“One of the No. 1 questions we’ve been getting in the state of Florida is what treatments are available,” DeSantis said at a press conference on Tuesday. “One of the things that physicians have been using is this hydroxychloroquine, usually combined with with Z-Pack.”
Doses of the drug were being shipped from India, which lifted its recent export ban after President Donald Trump spoke to Indian Prime Minister Narendra Modi.
DeSantis, a Republican, said he spoke to Trump about obtaining the hydroxychloroquine, which was being produced in part by Teva Pharmaceuticals.
The company made one shipment but was having problems getting the rest of the doses out of India before Modi lifted the ban. Amneal Pharmaceuticals was also making shipments to Florida.

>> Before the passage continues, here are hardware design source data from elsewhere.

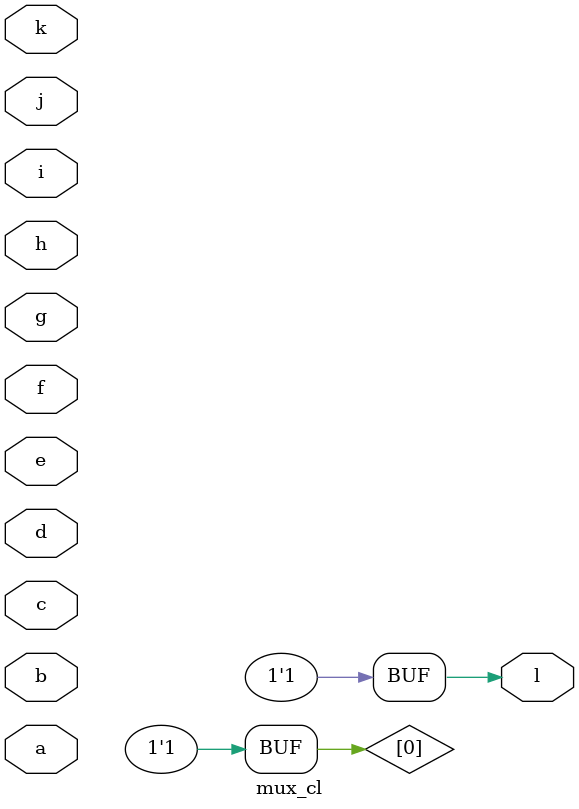
<source format=v>
/* Generated by Yosys 0.9 (git sha1 1979e0b1, gcc 8.3.0-6 -fPIC -Os) */

(* src = "cmlexamples/cm152a_orig.v:2" *)
(* top =  1  *)
module mux_cl(a, b, c, d, e, f, g, h, i, j, k, l);
  wire _00_;
  wire _01_;
  wire _02_;
  wire _03_;
  wire _04_;
  wire _05_;
  wire _06_;
  wire _07_;
  wire _08_;
  wire _09_;
  wire _10_;
  wire _11_;
  wire _12_;
  wire _13_;
  wire _14_;
  wire _15_;
  wire _16_;
  (* src = "cmlexamples/cm152a_orig.v:17" *)
  wire \[0] ;
  (* src = "cmlexamples/cm152a_orig.v:3" *)
  input a;
  (* src = "cmlexamples/cm152a_orig.v:3" *)
  input b;
  (* src = "cmlexamples/cm152a_orig.v:3" *)
  input c;
  (* src = "cmlexamples/cm152a_orig.v:3" *)
  input d;
  (* src = "cmlexamples/cm152a_orig.v:3" *)
  input e;
  (* src = "cmlexamples/cm152a_orig.v:3" *)
  input f;
  (* src = "cmlexamples/cm152a_orig.v:3" *)
  input g;
  (* src = "cmlexamples/cm152a_orig.v:3" *)
  input h;
  (* src = "cmlexamples/cm152a_orig.v:3" *)
  input i;
  (* src = "cmlexamples/cm152a_orig.v:3" *)
  input j;
  (* src = "cmlexamples/cm152a_orig.v:3" *)
  input k;
  (* src = "cmlexamples/cm152a_orig.v:15" *)
  output l;
  assign _05_ = _03_ & _09_;
  assign _10_ = _04_ & 1'h0;
  assign _16_ = _05_ & _10_;
  assign _06_ = k & h;
  assign _11_ = i & j;
  assign _00_ = _06_ & _11_;
  assign _12_ = k & g;
  assign _13_ = j & _12_;
  assign _01_ = _07_ & _13_;
  assign _14_ = i & f;
  assign _15_ = k & _14_;
  assign _02_ = _08_ & _15_;
  assign _04_ = ~_00_;
  assign _03_ = ~_01_;
  assign _09_ = ~_02_;
  assign l = ~_16_;
  assign _07_ = ~i;
  assign _08_ = ~j;
  assign \[0]  = l;
endmodule

</source>
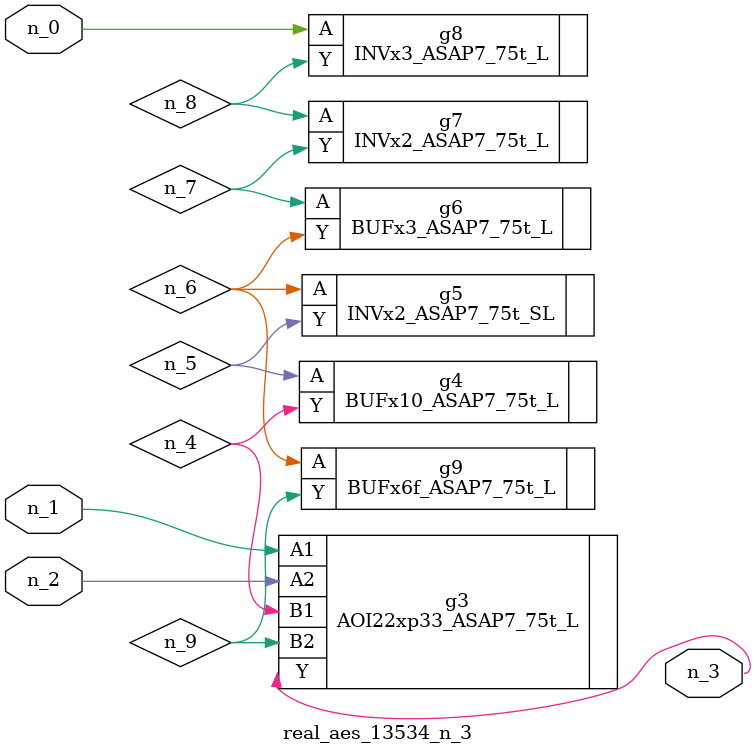
<source format=v>
module real_aes_13534_n_3 (n_0, n_2, n_1, n_3);
input n_0;
input n_2;
input n_1;
output n_3;
wire n_4;
wire n_5;
wire n_7;
wire n_9;
wire n_6;
wire n_8;
INVx3_ASAP7_75t_L g8 ( .A(n_0), .Y(n_8) );
AOI22xp33_ASAP7_75t_L g3 ( .A1(n_1), .A2(n_2), .B1(n_4), .B2(n_9), .Y(n_3) );
BUFx10_ASAP7_75t_L g4 ( .A(n_5), .Y(n_4) );
INVx2_ASAP7_75t_SL g5 ( .A(n_6), .Y(n_5) );
BUFx6f_ASAP7_75t_L g9 ( .A(n_6), .Y(n_9) );
BUFx3_ASAP7_75t_L g6 ( .A(n_7), .Y(n_6) );
INVx2_ASAP7_75t_L g7 ( .A(n_8), .Y(n_7) );
endmodule
</source>
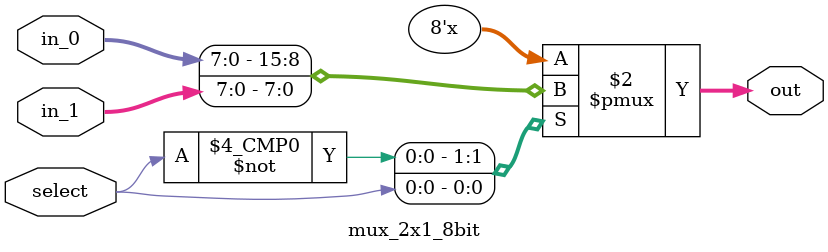
<source format=v>
`timescale 1ns / 1ps
module mux_2x1_8bit(in_0, in_1, select, out);

	input	select;
	input [7:0]in_0; 
	input [7:0]in_1;
	
	output reg [7:0]out;

	always@(select, in_0, in_1)
		begin
			case(select)
				1'b0:
					begin
						out = in_0;
					end
				1'b1:
					begin
						out = in_1;
					end
			endcase
		end
	
	

endmodule

</source>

Only hospitalized patients can obtain the drug.
Hydroxychloroquine was being prescribed for off-label use by doctors in most states and the Food and Drug Administration last week authorized using the drug to treat hospitalized COVID-19 patients.
DeSantis said he spoke with doctors who recommended the drug, including Dr. Sunil Kumar, a critical care and pulmonary physician at Broward Health.
Kumar told reporters that doctors have few options, leading them to use hydroxychloroquine with Z-Pack, an antibiotic.
The doctor said physicians are also using other strategies, including rotating patients to lie on their stomachs for part of the day.
“We need to have every option available for these patients,” he said.
DeSantis played a video testimonial from a patient who said his life was saved by doctors at Broward Health. It wasn’t clear if the man received hydroxychloroquine.
Multiple clinical trials exploring the drug’s efficacy and safety are underway around the world, including a 1,500-person trial at the University of Minnesota. Three early studies, two from France and one from China, indicate effectiveness but have been called inadequate by some in the medical community.
Some medical experts have touted the drug’s supposed effectiveness while others say further study is needed while criticizing people prescribing and taking the medicine.
Kumar cautioned against assuming hydroxychloroquine is effective and said study results would prove its efficacy one way or another.